Because Peter Pan saved Princess Tiger Lily, the boys are now friends with the tribe, who all keep watch outside the boys’ home. The boys don’t like the way the tribe idolizes Peter, but Wendy doesn’t want to speak against him: “father knows best.”
Peter Pan ran away from home so that he’d never have to become an adult, and so that he could remain a child. But when he escapes adulthood he escapes childhood too, and becomes a strange ageless “father” by becoming a kind of uber-child.
One night, which will come to be called the Night of Nights, the boys are eating dinner while Peter is out getting the time from the crocodile, whose clock regularly rings out the hour. The meal is a make-believe meal, and the boys are edgy. Peter comes home, and the boys crowd happily around him. They insist on dancing, despite Wendy and Peter’s dignified protests, so the whole family sings and dances.
Peter and Wendy pretend to be something other than children when the lost boys ask them to dance. It’s not because they dislike being children, but because they instinctively want to be something other than what they are, something strange and important. It’s a child’s desire, but it reaches beyond the boundaries of childhood.
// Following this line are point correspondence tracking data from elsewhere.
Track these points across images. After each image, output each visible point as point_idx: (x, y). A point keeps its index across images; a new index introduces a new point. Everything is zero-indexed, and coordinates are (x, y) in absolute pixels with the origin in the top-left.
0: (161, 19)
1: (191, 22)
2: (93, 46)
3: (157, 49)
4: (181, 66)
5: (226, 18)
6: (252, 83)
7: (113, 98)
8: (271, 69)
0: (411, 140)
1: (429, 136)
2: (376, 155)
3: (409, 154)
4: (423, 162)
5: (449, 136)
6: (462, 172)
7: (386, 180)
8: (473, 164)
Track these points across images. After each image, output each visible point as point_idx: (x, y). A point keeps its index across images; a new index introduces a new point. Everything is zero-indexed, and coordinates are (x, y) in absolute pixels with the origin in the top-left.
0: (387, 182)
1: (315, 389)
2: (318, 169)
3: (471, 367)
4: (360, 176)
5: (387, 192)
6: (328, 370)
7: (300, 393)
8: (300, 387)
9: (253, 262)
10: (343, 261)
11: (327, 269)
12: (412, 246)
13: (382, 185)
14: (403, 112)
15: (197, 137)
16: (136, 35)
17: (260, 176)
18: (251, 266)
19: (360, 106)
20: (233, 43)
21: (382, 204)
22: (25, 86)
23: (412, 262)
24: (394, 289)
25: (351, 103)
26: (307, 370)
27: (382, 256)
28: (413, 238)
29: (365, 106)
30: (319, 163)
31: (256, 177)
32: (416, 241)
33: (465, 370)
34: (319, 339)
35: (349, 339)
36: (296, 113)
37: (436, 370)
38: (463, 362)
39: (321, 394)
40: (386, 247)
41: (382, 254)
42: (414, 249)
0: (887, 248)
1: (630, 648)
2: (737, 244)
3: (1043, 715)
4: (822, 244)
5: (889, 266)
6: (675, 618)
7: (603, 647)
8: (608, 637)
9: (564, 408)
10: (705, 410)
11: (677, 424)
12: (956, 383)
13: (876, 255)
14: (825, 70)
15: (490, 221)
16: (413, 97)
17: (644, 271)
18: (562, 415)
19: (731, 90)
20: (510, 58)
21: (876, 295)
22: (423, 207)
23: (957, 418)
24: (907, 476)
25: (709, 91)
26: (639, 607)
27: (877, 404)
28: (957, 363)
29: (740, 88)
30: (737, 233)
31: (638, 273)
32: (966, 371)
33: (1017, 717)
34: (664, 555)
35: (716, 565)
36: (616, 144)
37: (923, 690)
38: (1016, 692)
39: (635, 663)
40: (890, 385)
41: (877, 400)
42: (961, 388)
Before the dance, though, Peter and Wendy have an odd conversation. They talk about the boys exactly as though they were their children for a pleasant moment, but then Peter asks Wendy to confirm that he is not really their father: “it would make me seem so old,” he says nervously. Wendy confirms this coldly. She asks Peter what he feels for her, and he replies that his feelings are those of a son’s, which makes Wendy sit as far from him as possible. “Frankly puzzled,” Peter wonders what it is that Wendy and Tinker Bell and Tiger Lily all want him to be.
In the human world, to follow that desire is to go willingly into adulthood. Wendy has linked her desire to adulthood (as she understands it), but Peter Pan has followed the desire elsewhere. In Neverland, the adulthood and the elsewhere seem briefly to become one thing: the way to both places is an adventurous way. But adulthood is a game one can’t stop playing, and Peter does not like to play any one game for too long.
Soon, though, they forget their differences and have a wonderful time. It is all the more lovely, says the narrator, because they don’t know that it is to be their last. Wendy settles everyone into bed and begins to tell their favorite story. It is a story Peter hates, but he listens anyway.
The evening is lovely because it must end, and its brevity becomes its most significant quality in retrospect: its brevity becomes inextricable from its loveliness. The same could be said of childhood – for all children but Peter.